Like any orphan, she had no easy life. She and my late Grandaddy started a family and tried to figure out how to do life. Part of that, years later through the Lord’s pursuit, included her and my mother deciding that a young boy should be raised in church, which started a chain reaction in our family.
I see her sitting there in her house on one of the many nights I stayed with her, rocking my little blonde-haired self to sleep beside the fireplace, praying over me. “Lord, make him yours. Make him yours. Use him. Help us pass down grace and not generational pain.”
And that. Straight up. Gives me chills.
Especially this–who prayed for her?
Fast forward 15 years, and I am in high school. I’m leading in my youth group, Bible studies at school, and sensing a call to be in ministry. I’m also growing in cynicism about all things southern and religious. I’m beginning to scoff at old hymns in favor of Chris Tomlin (remember him?). I’m thinking church should be cool, hip and relevant.

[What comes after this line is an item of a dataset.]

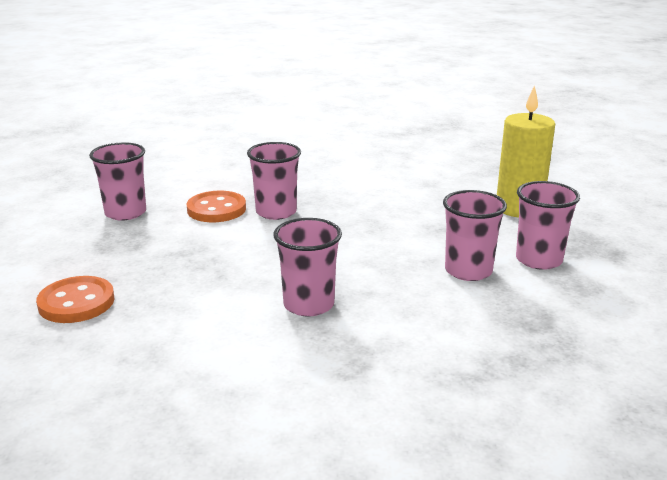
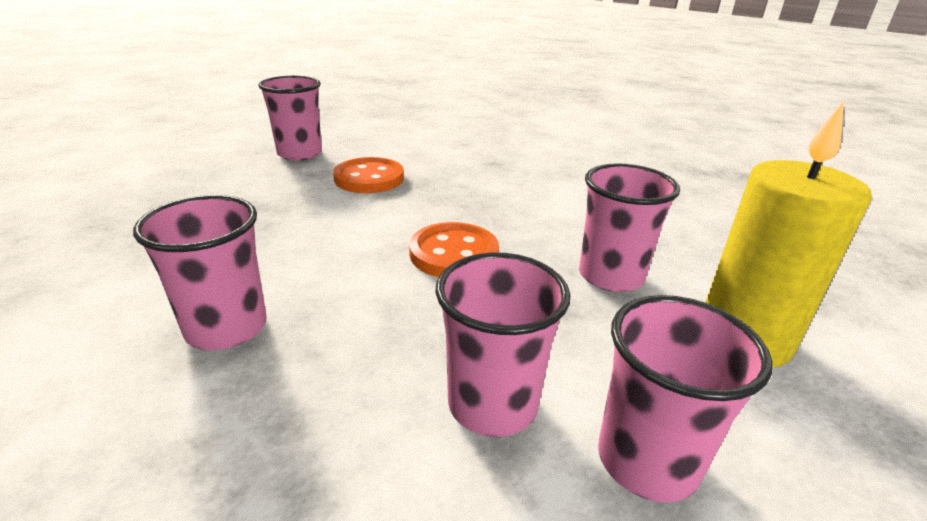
camera: 40 degrees right, 5 degrees up
orange button [36,276,114,323] -> orange button moved to [409,222,499,277]
pink cup [247,142,301,220] -> pink cup moved to [579,163,680,292]

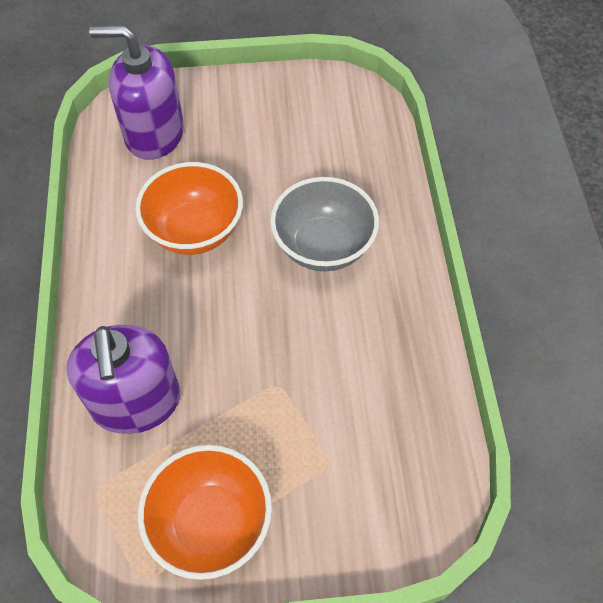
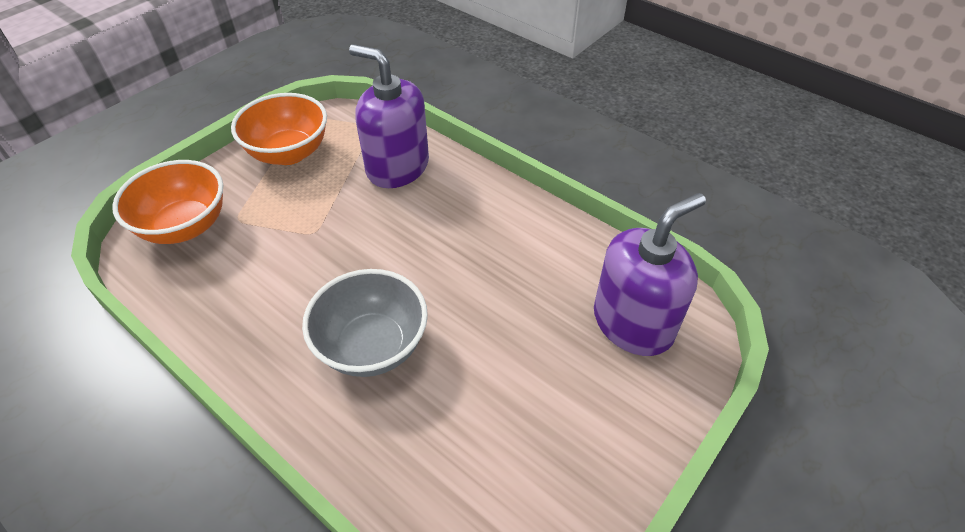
camera: 135 degrees right, 10 degrees down
orange bowl [135,162,243,255] -> orange bowl moved to [112,160,223,244]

And then one night after dinner I’m standing there in the living room holding my little sister. My dad’s laying on the couch and suddenly he starts shaking like he’s having an earthquake inside himself. He flips off the couch, lands hard, and breaks a couple vertebrae in his back before continuing to seize.
I call the ambulance and for a while think he’s gonna die. I pace in the yard, waiting for them to show up, and would you guess what rises up from my terrified soul to my lips?
What have I to dread, what have I to fear,
Leaning on the everlasting arms?
I have blessed peace with my Lord so near,
Leaning on the everlasting arms.
Leaning, leaning, Safe and secure from all alarms;
Leaning, leaning, leaning on the everlasting arms.
“Don’t bite the hand that feeds you,” the old saying goes.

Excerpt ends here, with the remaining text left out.